[Collected data]
□ □ □ □ □ □ □

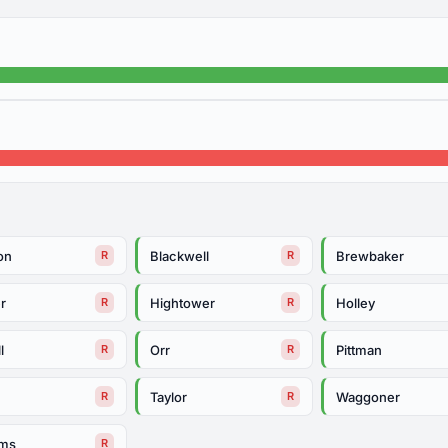
on
Blackwell
Brewbaker
R
R
r
Hightower
Holley
R
R
l
Orr
Pittman
R
R
h
Taylor
Waggoner
R
R
ams
R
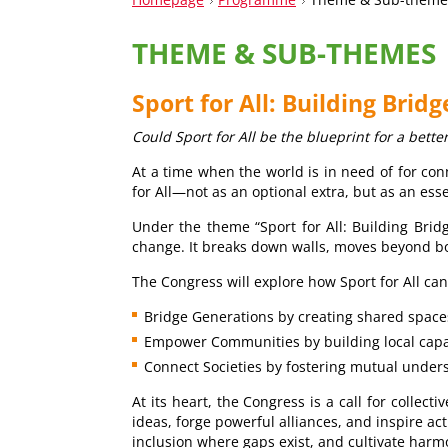
THEME & SUB-THEMES
Sport for All: Building Brid
Could Sport for All be the blueprint for a bette
At a time when the world is in need of for co
for All—not as an optional extra, but as an ess
Under the theme “Sport for All: Building Bridg
change. It breaks down walls, moves beyond bor
The Congress will explore how Sport for All can
Bridge Generations by creating shared space
Empower Communities by building local capac
Connect Societies by fostering mutual unders
At its heart, the Congress is a call for colle
ideas, forge powerful alliances, and inspire ac
inclusion where gaps exist, and cultivate harm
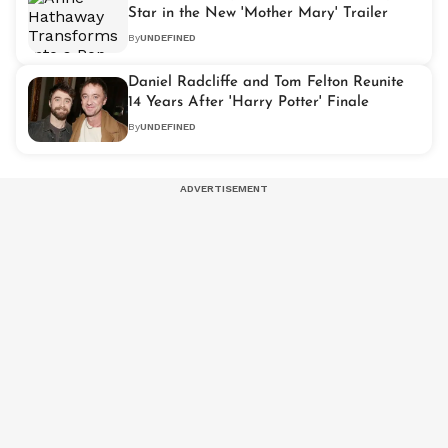
Star in the New 'Mother Mary' Trailer
By
UNDEFINED
Daniel Radcliffe and Tom Felton Reunite
14 Years After 'Harry Potter' Finale
By
UNDEFINED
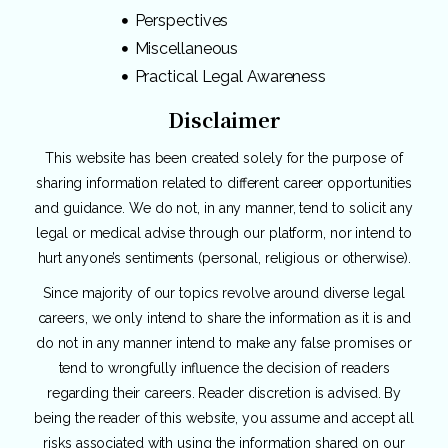
Perspectives
Miscellaneous
Practical Legal Awareness
Disclaimer
This website has been created solely for the purpose of
sharing information related to different career opportunities
and guidance. We do not, in any manner, tend to solicit any
legal or medical advise through our platform, nor intend to
hurt anyone’s sentiments (personal, religious or otherwise).
Since majority of our topics revolve around diverse legal
careers, we only intend to share the information as it is and
do not in any manner intend to make any false promises or
tend to wrongfully influence the decision of readers
regarding their careers. Reader discretion is advised. By
being the reader of this website, you assume and accept all
risks associated with using the information shared on our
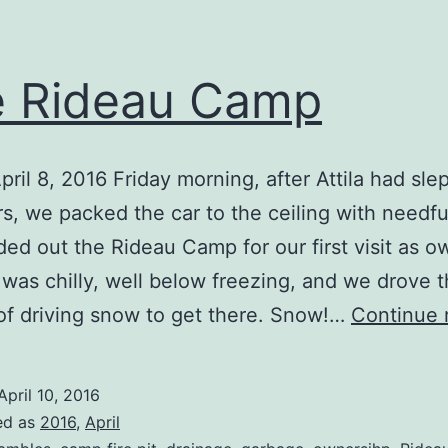
 Rideau Camp
pril 8, 2016 Friday morning, after Attila had slep
s, we packed the car to the ceiling with needfu
ed out the Rideau Camp for our first visit as o
was chilly, well below freezing, and we drove 
of driving snow to get there. Snow!…
Continue 
April 10, 2016
ed as
2016
,
April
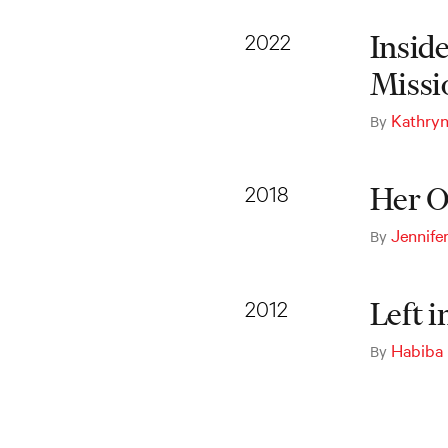
2022
Insid
Missi
Kathryn
By
2018
Her O
Jennife
By
2012
Left 
Habiba
By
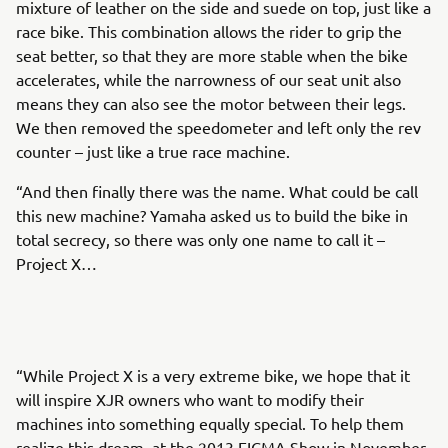
mixture of leather on the side and suede on top, just like a
race bike. This combination allows the rider to grip the
seat better, so that they are more stable when the bike
accelerates, while the narrowness of our seat unit also
means they can also see the motor between their legs.
We then removed the speedometer and left only the rev
counter – just like a true race machine.
“And then finally there was the name. What could be call
this new machine? Yamaha asked us to build the bike in
total secrecy, so there was only one name to call it –
Project X…
“While Project X is a very extreme bike, we hope that it
will inspire XJR owners who want to modify their
machines into something equally special. To help them
realize this dream, at the 2013 EICMA Show in November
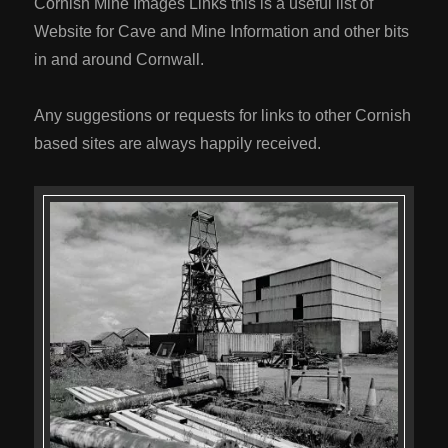
Cornish Mine Images Links this is a useful list of
Website for Cave and Mine Information and other bits
in and around Cornwall.
Any suggestions or requests for links to other Cornish
based sites are always happily received.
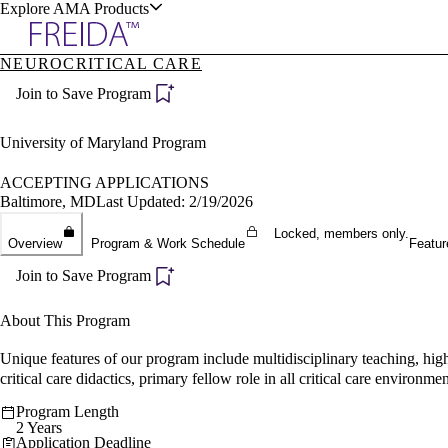
Explore AMA Products
NEUROCRITICAL CARE
plore Specialties
Join to Save Program
ols & Resources
University of Maryland Program
ACCEPTING APPLICATIONS
Baltimore, MD
Last Updated: 2/19/2026
cant Positions
Locked, members only.
Overview
Program & Work Schedule
Featur
stitution Directory
ogram Director Portal
Join to Save Program
About This Program
Unique features of our program include multidisciplinary teaching, hig
critical care didactics, primary fellow role in all critical care enviro
Program Length
2 Years
Application Deadline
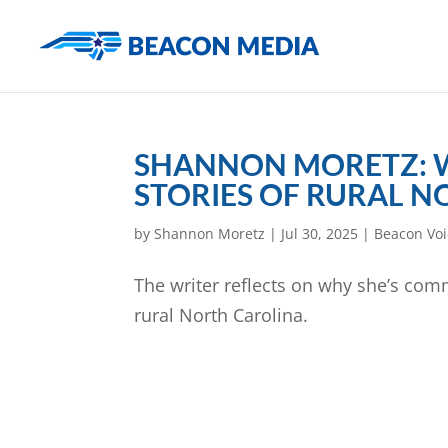
SHANNON MORETZ: W
STORIES OF RURAL 
by
Shannon Moretz
|
Jul 30, 2025
|
Beacon Voi
The writer reflects on why she’s comm
rural North Carolina.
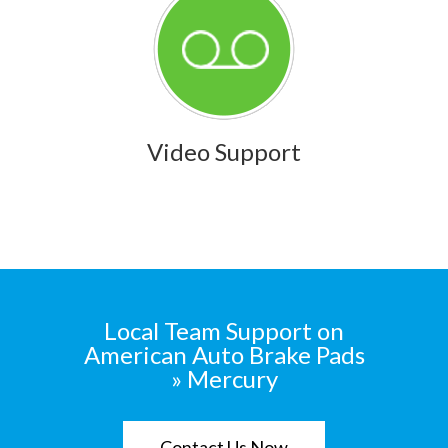
Video Support
Local Team Support on
American Auto Brake Pads
» Mercury
Contact Us Now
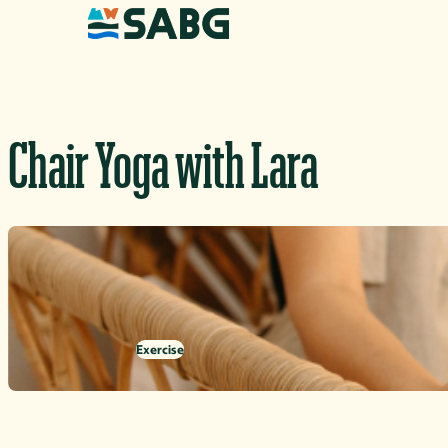
Skip to content
Chair Yoga with Lara
Exercise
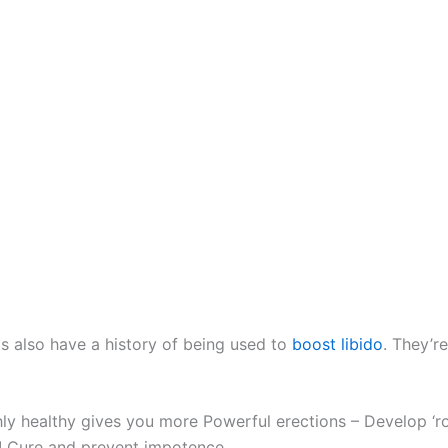
ts also have a history of being used to
boost libido
. They’re
hly healthy gives you more Powerful erections – Develop ‘r
e! Cure and prevent impotence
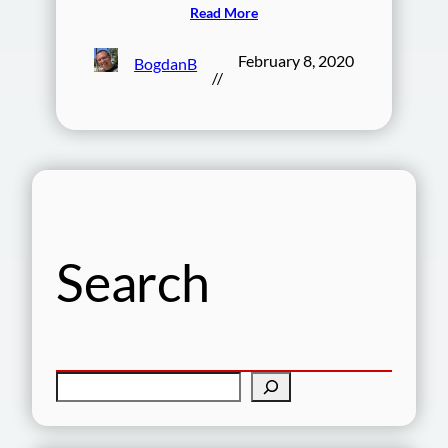
Read More
February 8, 2020
BogdanB
//
Search
S
e
a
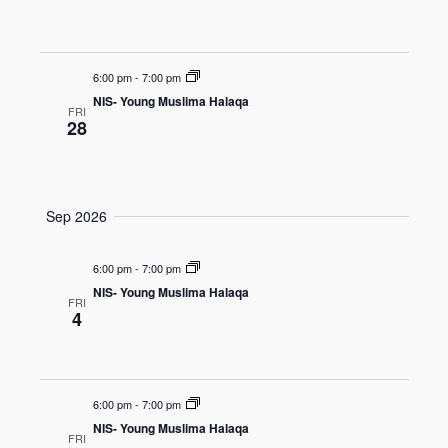
o
e
n
w
s
6:00 pm
-
7:00 pm
N
NIS- Young Muslima Halaqa
FRI
a
28
v
i
g
Sep 2026
a
t
6:00 pm
-
7:00 pm
i
NIS- Young Muslima Halaqa
FRI
4
o
n
6:00 pm
-
7:00 pm
NIS- Young Muslima Halaqa
FRI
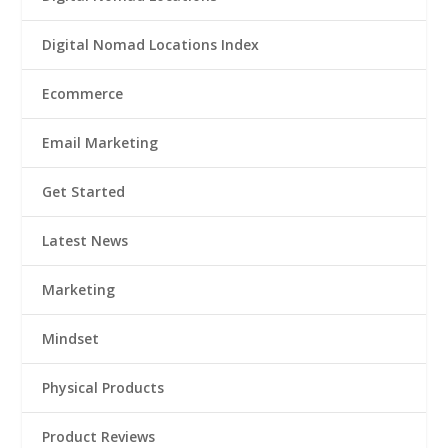
Digital Nomad Locations Index
Ecommerce
Email Marketing
Get Started
Latest News
Marketing
Mindset
Physical Products
Product Reviews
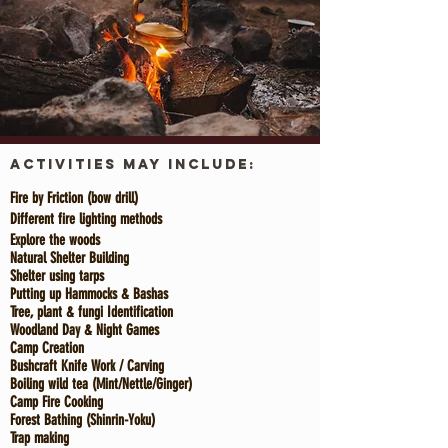
Activities
May Include:
Fire by Friction (
bow drill
)
Different fire lighting methods
Explore the woods
Natural Shelter Building
Shelter using tarps
Putting up Hammocks & B
ashas
Tree, plant & fungi Identification
Woodland Day & Night Games
Camp Creation
Bushcraft Knife Work / Carving
Boiling wild tea (Mint/Nettle/Ginger)
Camp Fire Cooking
Forest Bathing (Shinrin-Yoku)
Trap making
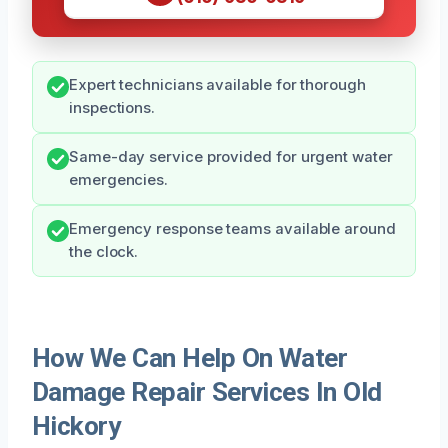
Expert technicians available for thorough
inspections.
Same-day service provided for urgent water
emergencies.
Emergency response teams available around
the clock.
How We Can Help On Water
Damage Repair Services In Old
Hickory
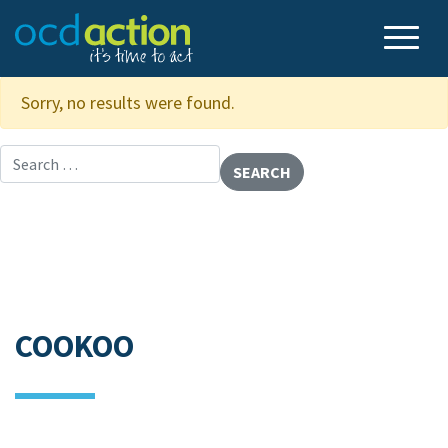
Sorry, no results were found.
Search for:
COOKOO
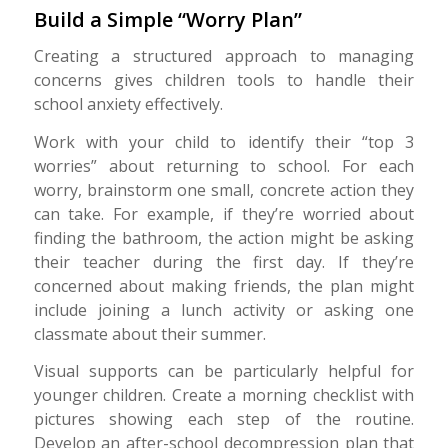
Build a Simple “Worry Plan”
Creating a structured approach to managing
concerns gives children tools to handle their
school anxiety effectively.
Work with your child to identify their “top 3
worries” about returning to school. For each
worry, brainstorm one small, concrete action they
can take. For example, if they’re worried about
finding the bathroom, the action might be asking
their teacher during the first day. If they’re
concerned about making friends, the plan might
include joining a lunch activity or asking one
classmate about their summer.
Visual supports can be particularly helpful for
younger children. Create a morning checklist with
pictures showing each step of the routine.
Develop an after-school decompression plan that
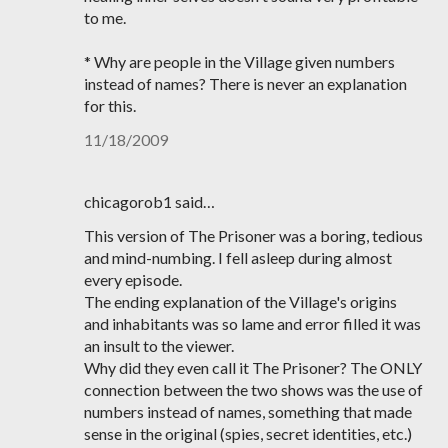
to me.
* Why are people in the Village given numbers
instead of names? There is never an explanation
for this.
11/18/2009
chicagorob1 said…
This version of The Prisoner was a boring, tedious
and mind-numbing. I fell asleep during almost
every episode.
The ending explanation of the Village's origins
and inhabitants was so lame and error filled it was
an insult to the viewer.
Why did they even call it The Prisoner? The ONLY
connection between the two shows was the use of
numbers instead of names, something that made
sense in the original (spies, secret identities, etc.)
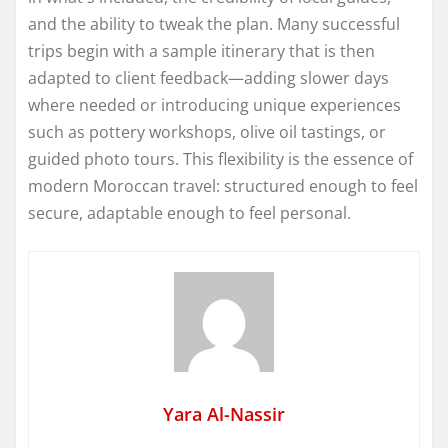
and the ability to tweak the plan. Many successful
trips begin with a sample itinerary that is then
adapted to client feedback—adding slower days
where needed or introducing unique experiences
such as pottery workshops, olive oil tastings, or
guided photo tours. This flexibility is the essence of
modern Moroccan travel: structured enough to feel
secure, adaptable enough to feel personal.
Yara Al-Nassir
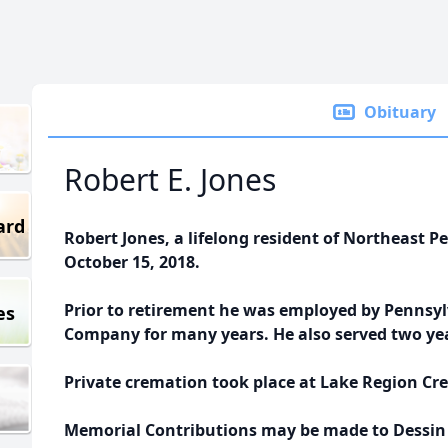
Obituary
Robert E. Jones
ard
Robert Jones, a lifelong resident of Northeast 
October 15, 2018.
Prior to retirement he was employed by Pennsy
es
Company for many years. He also served two yea
Private cremation took place at Lake Region Cre
Memorial Contributions may be made to Dessin A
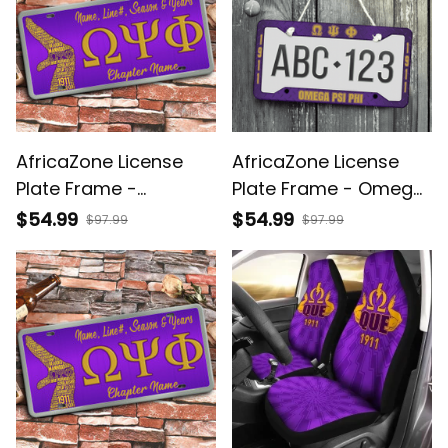
AfricaZone License
AfricaZone License
Plate Frame -
Plate Frame - Omega
(Custom) Omega Psi
Psi Phi Shield A31
$54.99
$54.99
$97.99
$97.99
Phi Handsign A31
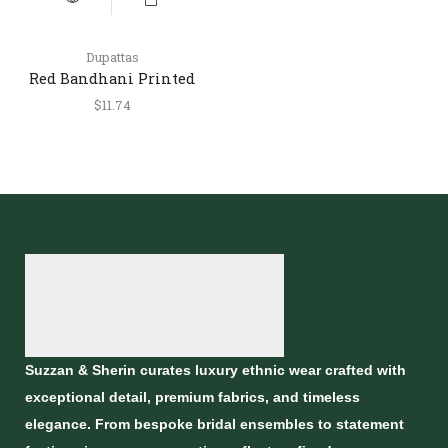
Dupattas
Red Bandhani Printed
Silk Dupatta with Lagdi
$
11.74
Patta Border
Suzzan & Sherin curates luxury ethnic wear crafted with
exceptional detail, premium fabrics, and timeless
elegance. From bespoke bridal ensembles to statement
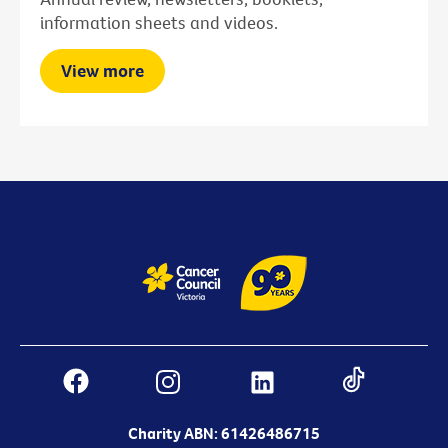
information sheets and videos.
View more
Charity ABN: 61426486715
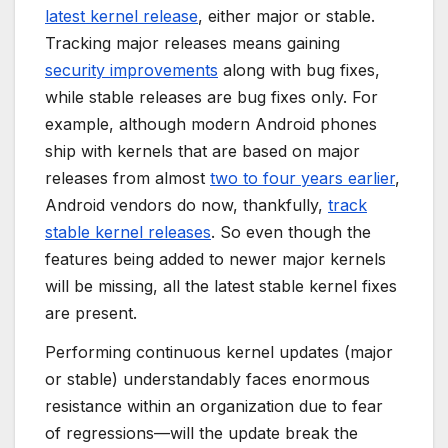
latest kernel release
, either major or stable.
Tracking major releases means gaining
security improvements
along with bug fixes,
while stable releases are bug fixes only. For
example, although modern Android phones
ship with kernels that are based on major
releases from almost
two to four years earlier
,
Android vendors do now, thankfully,
track
stable kernel releases
. So even though the
features being added to newer major kernels
will be missing, all the latest stable kernel fixes
are present.
Performing continuous kernel updates (major
or stable) understandably faces enormous
resistance within an organization due to fear
of regressions—will the update break the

□ □ □ □ □ □ □

[Brief]
Copy out every line of text in the material above without any changes, and leave the pictures out of your answer.

[Your response]
on
Blackwell
Brewbaker
R
R
r
Hightower
Holley
R
R
l
Orr
Pittman
R
R
h
Taylor
Waggoner
R
R
ams
R
THEME & SUB-THEMES
Sport for All: Building Brid
Could Sport for All be the blueprint for a bette
At a time when the world is in need of for co
for All—not as an optional extra, but as an ess
Under the theme “Sport for All: Building Bridg
change. It breaks down walls, moves beyond bor
The Congress will explore how Sport for All can
Bridge Generations by creating shared space
Empower Communities by building local capac
Connect Societies by fostering mutual unders
At its heart, the Congress is a call for colle
ideas, forge powerful alliances, and inspire ac
inclusion where gaps exist, and cultivate harm
Star in the New 'Mother Mary' Trailer
By
UNDEFINED
Daniel Radcliffe and Tom Felton Reunite
14 Years After 'Harry Potter' Finale
By
UNDEFINED
Perspectives
Miscellaneous
Practical Legal Awareness
Disclaimer
This website has been created solely for the purpose of
sharing information related to different career opportunities
and guidance. We do not, in any manner, tend to solicit any
legal or medical advise through our platform, nor intend to
hurt anyone’s sentiments (personal, religious or otherwise).
Since majority of our topics revolve around diverse legal
careers, we only intend to share the information as it is and
do not in any manner intend to make any false promises or
tend to wrongfully influence the decision of readers
regarding their careers. Reader discretion is advised. By
being the reader of this website, you assume and accept all
risks associated with using the information shared on our
 Rideau Camp
pril 8, 2016 Friday morning, after Attila had slep
s, we packed the car to the ceiling with needfu
ed out the Rideau Camp for our first visit as o
was chilly, well below freezing, and we drove 
of driving snow to get there. Snow!…
Continue 
April 10, 2016
ed as
2016
,
April
2022
Insid
Missi
Kathryn
By
2018
Her O
Jennife
By
2012
Left 
Habiba
By
mixture of leather on the side and suede on top, just like a
race bike. This combination allows the rider to grip the
seat better, so that they are more stable when the bike
accelerates, while the narrowness of our seat unit also
means they can also see the motor between their legs.
We then removed the speedometer and left only the rev
counter – just like a true race machine.
“And then finally there was the name. What could be call
this new machine? Yamaha asked us to build the bike in
total secrecy, so there was only one name to call it –
Project X…
“While Project X is a very extreme bike, we hope that it
will inspire XJR owners who want to modify their
machines into something equally special. To help them
realize this dream, at the 2013 EICMA Show in November
Cornish Mine Images Links this is a useful list of
Website for Cave and Mine Information and other bits
in and around Cornwall.
Any suggestions or requests for links to other Cornish
based sites are always happily received.
Explore AMA Products
NEUROCRITICAL CARE
plore Specialties
Join to Save Program
ols & Resources
University of Maryland Program
ACCEPTING APPLICATIONS
Baltimore, MD
Last Updated: 2/19/2026
cant Positions
Locked, members only.
Overview
Program & Work Schedule
Featur
stitution Directory
ogram Director Portal
Join to Save Program
About This Program
Unique features of our program include multidisciplinary teaching, hig
critical care didactics, primary fellow role in all critical care enviro
Program Length
2 Years
Application Deadline
SHANNON MORETZ: W
STORIES OF RURAL 
by
Shannon Moretz
|
Jul 30, 2025
|
Beacon Voi
The writer reflects on why she’s comm
rural North Carolina.
Video Support
Local Team Support on
American Auto Brake Pads
» Mercury
Contact Us Now
Skip to content
Chair Yoga with Lara
Exercise
ts also have a history of being used to
boost libido
. They’re
hly healthy gives you more Powerful erections – Develop ‘r
e! Cure and prevent impotence
Read More
February 8, 2020
BogdanB
//
Search
S
e
a
o
e
n
w
s
6:00 pm
-
7:00 pm
N
NIS- Young Muslima Halaqa
FRI
a
28
v
i
g
Sep 2026
a
t
6:00 pm
-
7:00 pm
i
NIS- Young Muslima Halaqa
FRI
4
o
n
6:00 pm
-
7:00 pm
NIS- Young Muslima Halaqa
FRI
Digital Nomad Locations Index
Ecommerce
Email Marketing
Get Started
Latest News
Marketing
Mindset
Physical Products
Product Reviews
Activities
May Include:
Fire by Friction (
bow drill
)
Different fire lighting methods
Explore the woods
Natural Shelter Building
Shelter using tarps
Putting up Hammocks & B
ashas
Tree, plant & fungi Identification
Woodland Day & Night Games
Camp Creation
Bushcraft Knife Work / Carving
Boiling wild tea (Mint/Nettle/Ginger)
Camp Fire Cooking
Forest Bathing (Shinrin-Yoku)
Trap making
Expert technicians available for thorough
inspections.
Same-day service provided for urgent water
emergencies.
Emergency response teams available around
the clock.
How We Can Help On Water
Damage Repair Services In Old
Hickory
Sorry, no results were found.
Search for:
COOKOO
Build a Simple “Worry Plan”
Creating a structured approach to managing
concerns gives children tools to handle their
school anxiety effectively.
Work with your child to identify their “top 3
worries” about returning to school. For each
worry, brainstorm one small, concrete action they
can take. For example, if they’re worried about
finding the bathroom, the action might be asking
their teacher during the first day. If they’re
concerned about making friends, the plan might
include joining a lunch activity or asking one
classmate about their summer.
Visual supports can be particularly helpful for
younger children. Create a morning checklist with
pictures showing each step of the routine.
Develop an after-school decompression plan that
to me.
* Why are people in the Village given numbers
instead of names? There is never an explanation
for this.
11/18/2009
chicagorob1 said…
This version of The Prisoner was a boring, tedious
and mind-numbing. I fell asleep during almost
every episode.
The ending explanation of the Village's origins
and inhabitants was so lame and error filled it was
an insult to the viewer.
Why did they even call it The Prisoner? The ONLY
connection between the two shows was the use of
numbers instead of names, something that made
sense in the original (spies, secret identities, etc.)
and the ability to tweak the plan. Many successful
trips begin with a sample itinerary that is then
adapted to client feedback—adding slower days
where needed or introducing unique experiences
such as pottery workshops, olive oil tastings, or
guided photo tours. This flexibility is the essence of
modern Moroccan travel: structured enough to feel
secure, adaptable enough to feel personal.
Yara Al-Nassir
Obituary
Robert E. Jones
ard
Robert Jones, a lifelong resident of Northeast 
October 15, 2018.
Prior to retirement he was employed by Pennsy
es
Company for many years. He also served two yea
Private cremation took place at Lake Region Cre
Memorial Contributions may be made to Dessin A
AfricaZone License
AfricaZone License
Plate Frame -
Plate Frame - Omega
(Custom) Omega Psi
Psi Phi Shield A31
$54.99
$54.99
$97.99
$97.99
Phi Handsign A31
Dupattas
Red Bandhani Printed
Silk Dupatta with Lagdi
$
11.74
Patta Border
Suzzan & Sherin curates luxury ethnic wear crafted with
exceptional detail, premium fabrics, and timeless
elegance. From bespoke bridal ensembles to statement
information sheets and videos.
View more
Charity ABN: 61426486715
latest kernel release
, either major or stable.
Tracking major releases means gaining
security improvements
along with bug fixes,
while stable releases are bug fixes only. For
example, although modern Android phones
ship with kernels that are based on major
releases from almost
two to four years earlier
,
Android vendors do now, thankfully,
track
stable kernel releases
. So even though the
features being added to newer major kernels
will be missing, all the latest stable kernel fixes
are present.
Performing continuous kernel updates (major
or stable) understandably faces enormous
resistance within an organization due to fear
of regressions—will the update break the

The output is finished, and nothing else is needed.